Their "old, white man bias" doesn't end there. Consider their philosophically tainted coverage of the internet. They had two front-page articles entitled "Hiding Behind the Net: Anonymity Lets Creeps, Criminals and Malicious Mobs Run Wild" and "Attack of the blogs: They destroy brands and wreck lives. Is there any way to fight back?" First of all, I can't think of a single instance where a blog actually "destroyed" a brand. And second, they didn't say "they can destroy" - they said "they destroy" - as if that is what blogs were created to do. With the internet changing business so profoundly, do you want to read a magazine written by people who sound like they have never used email before?

Another big problem I have with the magazine is that many of the companies that are profiled are private companies. Although this means that there is probably more originality when it comes to the subject matter, it also means that you have less opportunity to directly profit from it.
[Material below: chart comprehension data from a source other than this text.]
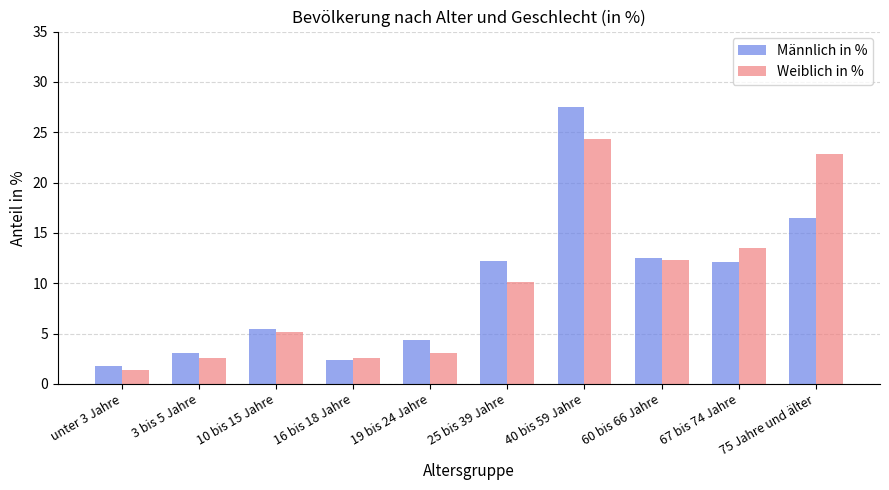

At how many categories does at least one series exceed 16?

2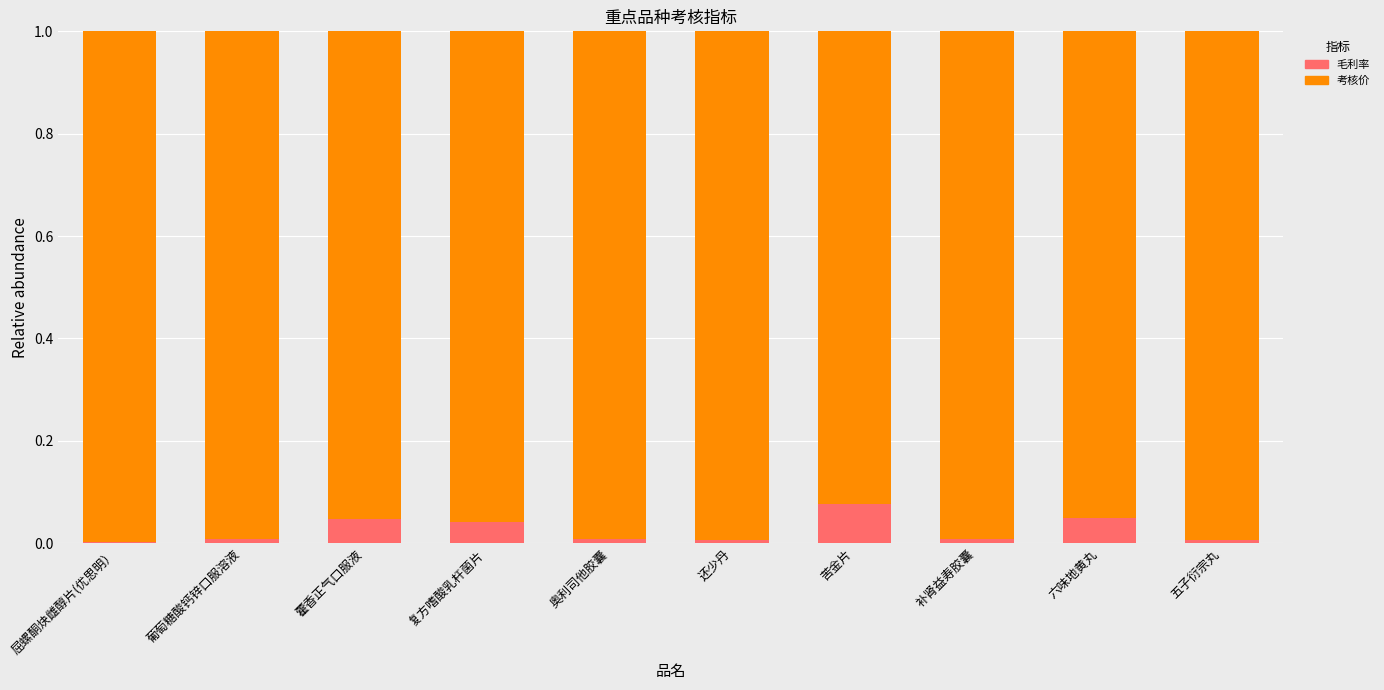

Are the bars grouped side by side (vs. stacked)?

No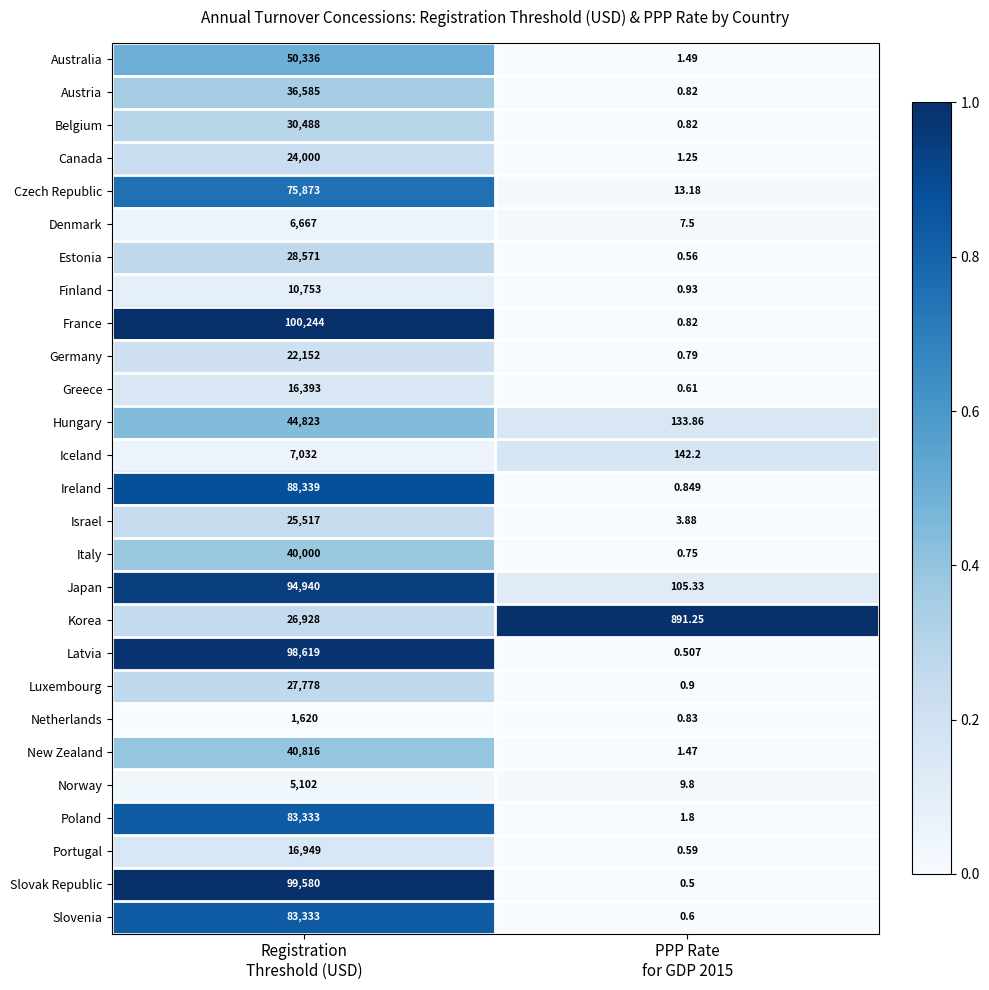

Which series has the largest range (max minus min)?

France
Another major problem is that Forbes, similar to the now-defunct Conde Naste Portfolio, focuses too much on "power" rather than "business". After taking a look at the Forbes website in order to write this review, I see 2 particular articles which illustrate this principle perfectly ("Facebook Co-Founder Taps Into Skyrocketing $600M Net Worth, Buys The New Republic"...and..."Brioni Power-Dressing Suits"). The average business person is not going to benefit at all by reading an article about how one of the Facebook nouveau riche purchased a magazine publisher. But if there is one single move that is a marker of power of an individual, it is the purchase of a media company (buying a sports team is second). The article on "power suits" is a more superficial example. With 17 separate references to billionaires on their front home page alone, the Forbes website almost becomes a self-parody.

My Recommendation

Forbes is not a bad magazine to add to your research arsenal but you should know its role and limitations. Like all general business magazines, they have a few decent articles every month that give an insightful analysis on the businesses they profile. This allows you to stay educated on the fundamentals of companies and industries. But since there is little direct investing information, you still need to go and do some technical analysis and valuation.